[原始文档]:
----------------

摘 要:法国作家维克多·谢阁兰长期旅居并多次游历中国,对于中国文明有着深入的体察和丰富的感知,他的作品《勒内·莱斯》就是其对北京的精神文化内核的一种探寻和尝试。本文从时代背景入手,结合勒内·莱斯和“我”两条线索,剖析了该作品对紫禁城这座“迷城”实与虚的探索,进而探讨了谢阁兰的异域文化观。从现实角度而言作者的探索失败了,但从精神角度而言,作者完成了更高层次的诗性的追寻与自我心灵重构,其探索、平等、包容、欣赏的文化观为当今中西方文化交流提供了借鉴。

关键词:谢阁兰;紫禁城;迷城;异域文化观

一、《勒内·莱斯》

《勒内·莱斯》根据谢阁兰的一本名叫《莫里斯·卢瓦秘史》的日记写成,并保留了日记的形式,但主人公易名为勒内·莱斯并加强了叙述者“我”的地位与作用,以两人之间的交流为线索,推动了小说情节的发展,讲述了一些诱人离奇的故事,为紫禁城增添了神秘感。小说虽然名为《勒内·莱斯》,实际上,“我”与勒内·莱斯同为主人公,“我”是想象世界的探索者,勒内·莱斯是现实世界的观察者,二者重合,实现了现实世界与想象世界的统一。但“我”又对勒内·莱斯的描述有所怀疑,故小说给人一种迷离恍惚之感。

----------------

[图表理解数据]
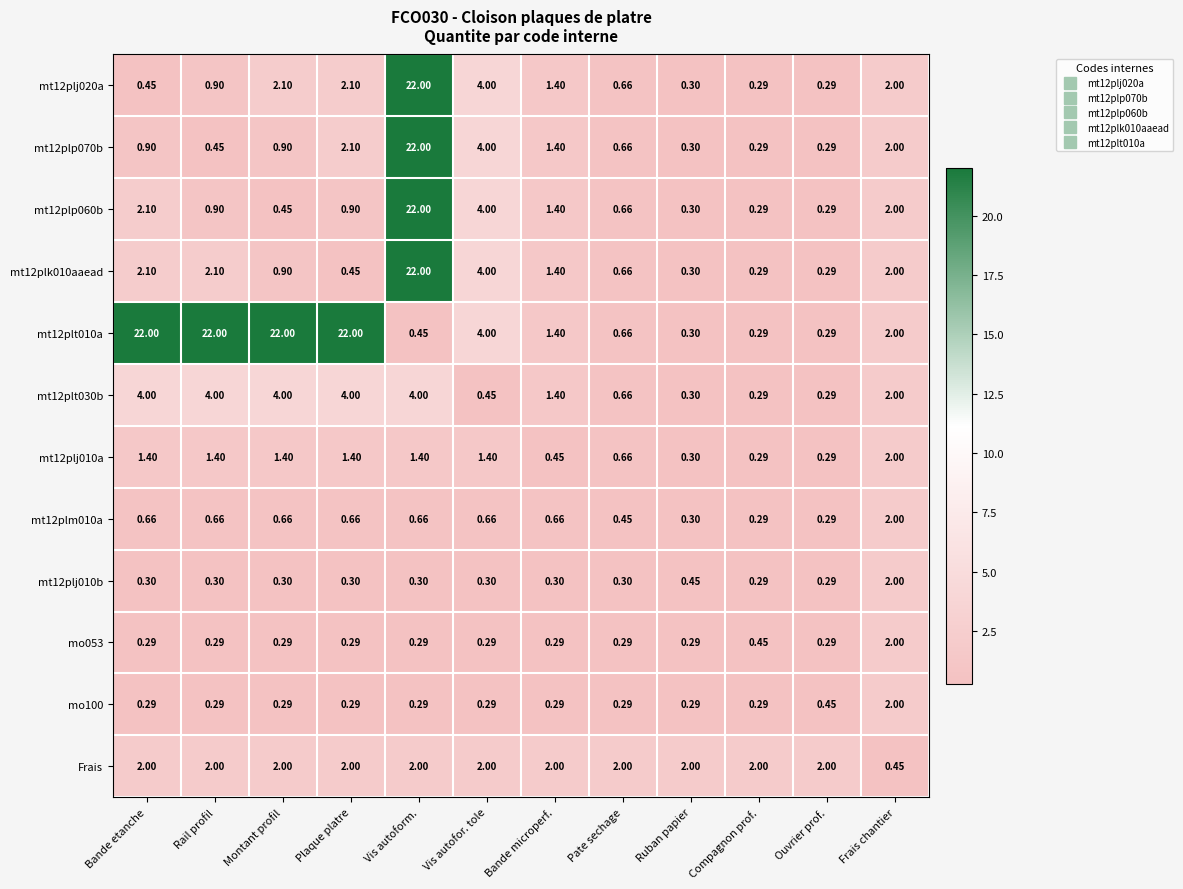

At which label is mo100 closest to 1?

Ouvrier prof.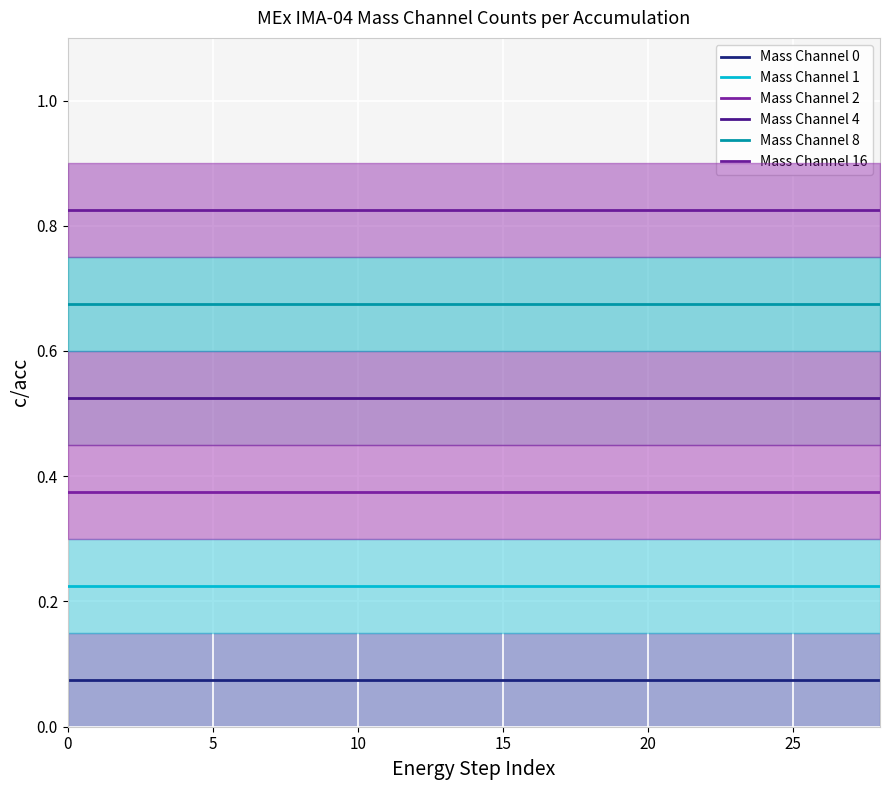

What is the label of the 11th point from the right?

20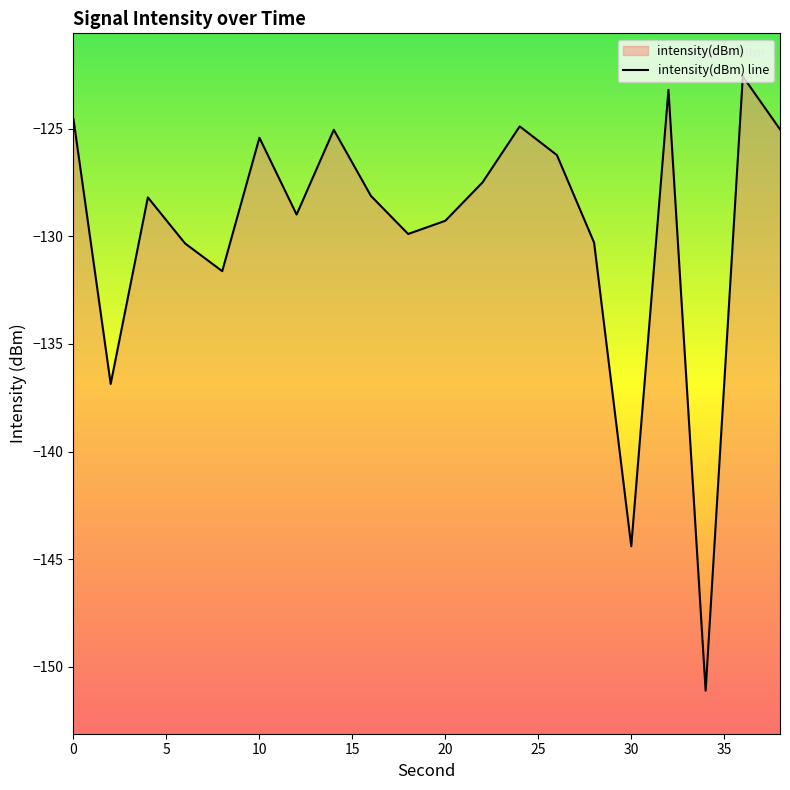

Which category has the highest value across all series?

36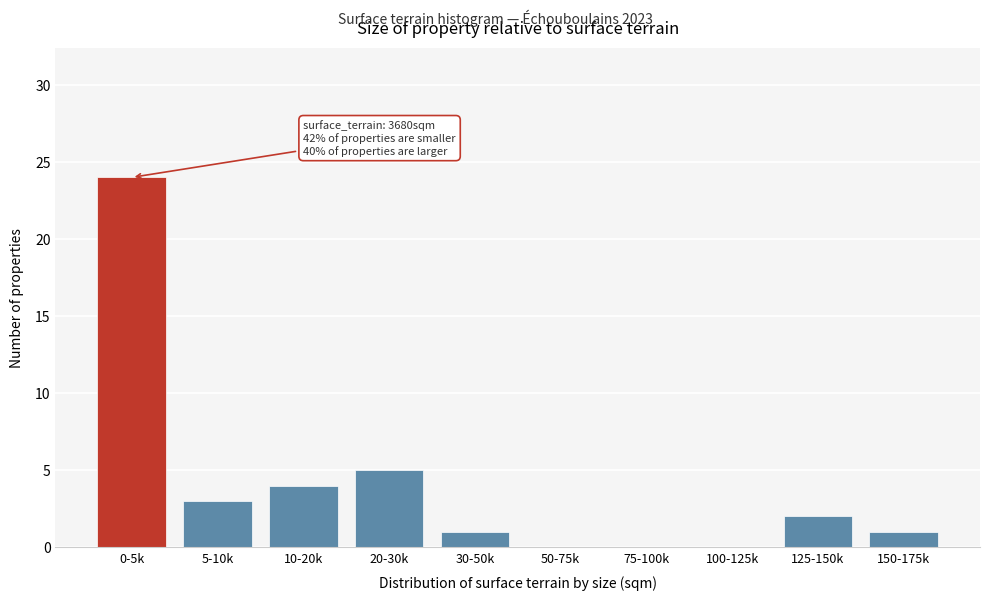

Reading left to right, list all the values displayed in this chart.

0-5k=24	5-10k=3	10-20k=4	20-30k=5	30-50k=1	50-75k=0	75-100k=0	100-125k=0	125-150k=2	150-175k=1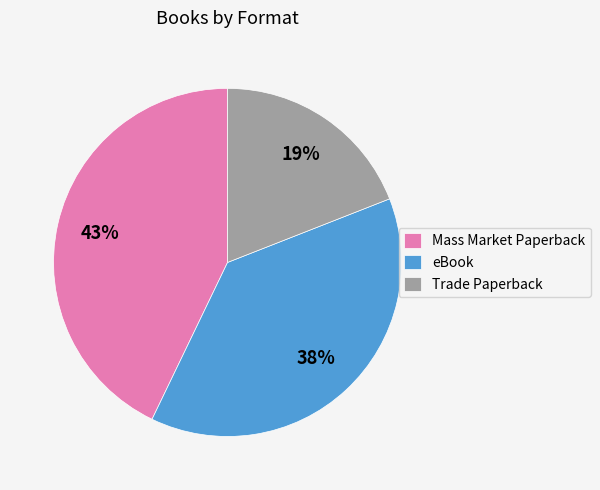

Count the number of slices in the pie.

3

----------------

[任务说明]:
**a.** 把谈谢阁兰《勒内·莱斯》的那篇文章里从“关键词:谢阁兰;紫禁城;迷城;异域文化观”开始、一直到“故小说给人一种迷离恍惚之感。”为止的那段原样抄写下来。
**b.** 按照谈谢阁兰《勒内·莱斯》的那篇文章,这部小说是根据谢阁兰的哪本日记写成的?

[任务回答]:
**a.**
关键词:谢阁兰;紫禁城;迷城;异域文化观

一、《勒内·莱斯》

《勒内·莱斯》根据谢阁兰的一本名叫《莫里斯·卢瓦秘史》的日记写成,并保留了日记的形式,但主人公易名为勒内·莱斯并加强了叙述者“我”的地位与作用,以两人之间的交流为线索,推动了小说情节的发展,讲述了一些诱人离奇的故事,为紫禁城增添了神秘感。小说虽然名为《勒内·莱斯》,实际上,“我”与勒内·莱斯同为主人公,“我”是想象世界的探索者,勒内·莱斯是现实世界的观察者,二者重合,实现了现实世界与想象世界的统一。但“我”又对勒内·莱斯的描述有所怀疑,故小说给人一种迷离恍惚之感。

**b.** 《莫里斯·卢瓦秘史》。